> **Problem**: Examine the data below and state how many lines contain "pour", offering no other words.

> **The data**:

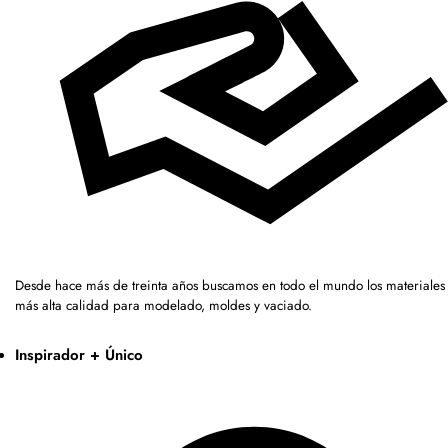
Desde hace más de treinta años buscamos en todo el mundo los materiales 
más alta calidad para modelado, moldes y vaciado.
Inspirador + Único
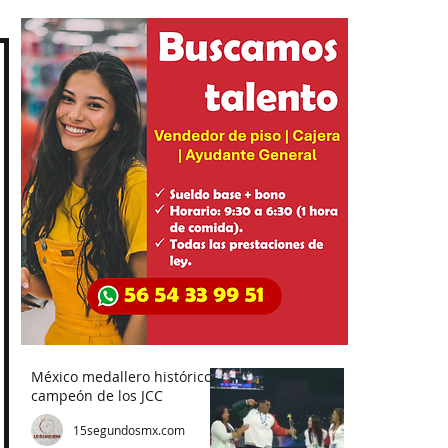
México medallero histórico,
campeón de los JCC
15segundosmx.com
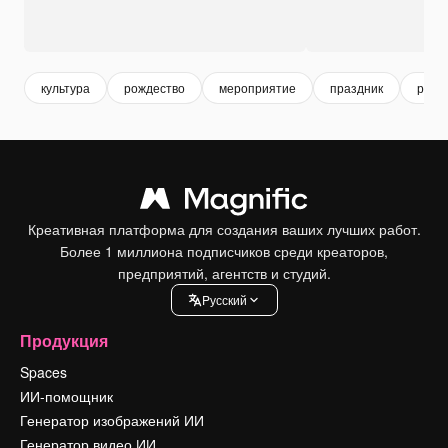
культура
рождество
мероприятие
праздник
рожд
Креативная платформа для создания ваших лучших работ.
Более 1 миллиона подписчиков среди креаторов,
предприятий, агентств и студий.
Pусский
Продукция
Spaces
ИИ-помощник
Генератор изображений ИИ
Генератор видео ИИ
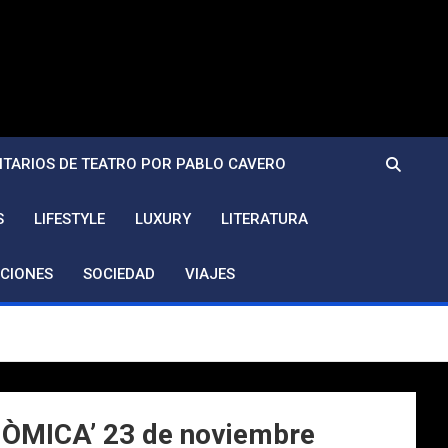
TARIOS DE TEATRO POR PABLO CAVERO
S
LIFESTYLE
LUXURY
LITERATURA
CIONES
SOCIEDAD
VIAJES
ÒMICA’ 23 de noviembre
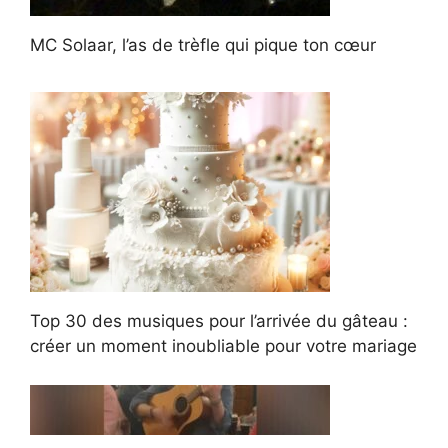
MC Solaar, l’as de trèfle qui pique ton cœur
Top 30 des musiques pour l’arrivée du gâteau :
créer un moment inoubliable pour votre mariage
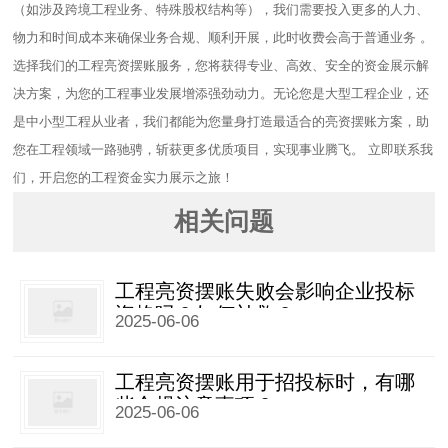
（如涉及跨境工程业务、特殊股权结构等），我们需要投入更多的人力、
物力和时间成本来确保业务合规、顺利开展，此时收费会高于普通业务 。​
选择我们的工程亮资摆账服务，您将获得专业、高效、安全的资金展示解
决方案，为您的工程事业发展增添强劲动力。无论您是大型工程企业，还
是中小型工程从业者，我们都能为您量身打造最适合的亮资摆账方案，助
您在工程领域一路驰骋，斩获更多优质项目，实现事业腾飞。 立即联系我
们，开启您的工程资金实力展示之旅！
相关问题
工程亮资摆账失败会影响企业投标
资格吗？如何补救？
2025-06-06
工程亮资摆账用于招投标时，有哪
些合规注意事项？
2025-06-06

* * *

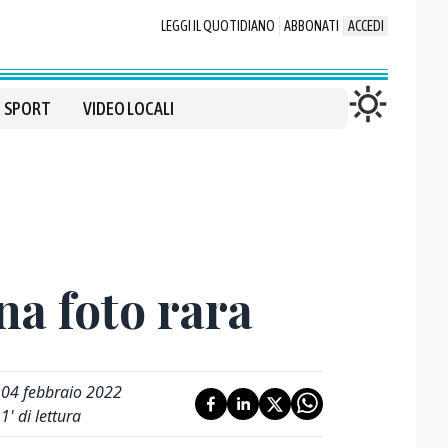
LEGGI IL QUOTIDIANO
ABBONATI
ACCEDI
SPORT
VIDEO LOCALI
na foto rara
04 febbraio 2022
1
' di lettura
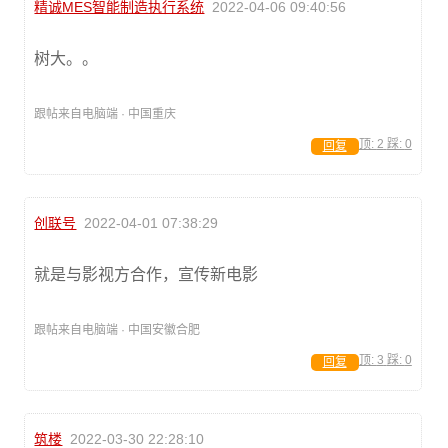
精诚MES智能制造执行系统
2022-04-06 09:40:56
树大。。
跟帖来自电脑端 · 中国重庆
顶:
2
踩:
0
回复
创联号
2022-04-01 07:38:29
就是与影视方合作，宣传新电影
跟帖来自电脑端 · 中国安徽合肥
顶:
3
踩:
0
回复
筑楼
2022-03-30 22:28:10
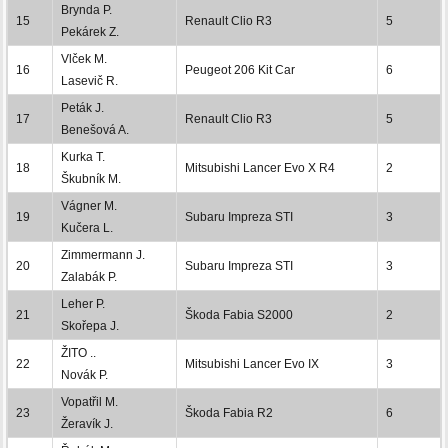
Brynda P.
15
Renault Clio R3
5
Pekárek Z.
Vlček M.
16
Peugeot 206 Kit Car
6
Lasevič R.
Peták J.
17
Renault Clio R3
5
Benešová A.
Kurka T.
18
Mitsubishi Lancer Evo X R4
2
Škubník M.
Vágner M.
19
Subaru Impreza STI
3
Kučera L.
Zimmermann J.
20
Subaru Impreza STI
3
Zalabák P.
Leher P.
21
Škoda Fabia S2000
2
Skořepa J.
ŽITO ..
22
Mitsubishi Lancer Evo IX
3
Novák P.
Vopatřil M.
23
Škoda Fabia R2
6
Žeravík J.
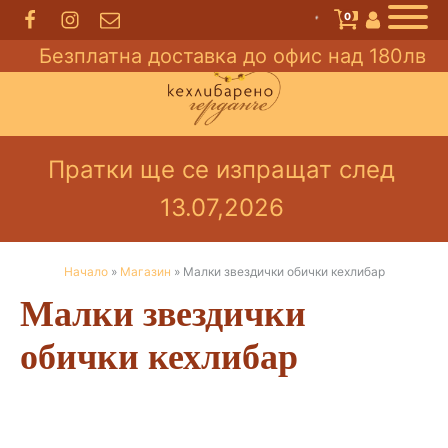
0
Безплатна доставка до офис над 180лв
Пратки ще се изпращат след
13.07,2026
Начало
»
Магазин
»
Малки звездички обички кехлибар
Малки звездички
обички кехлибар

> **Response**: 2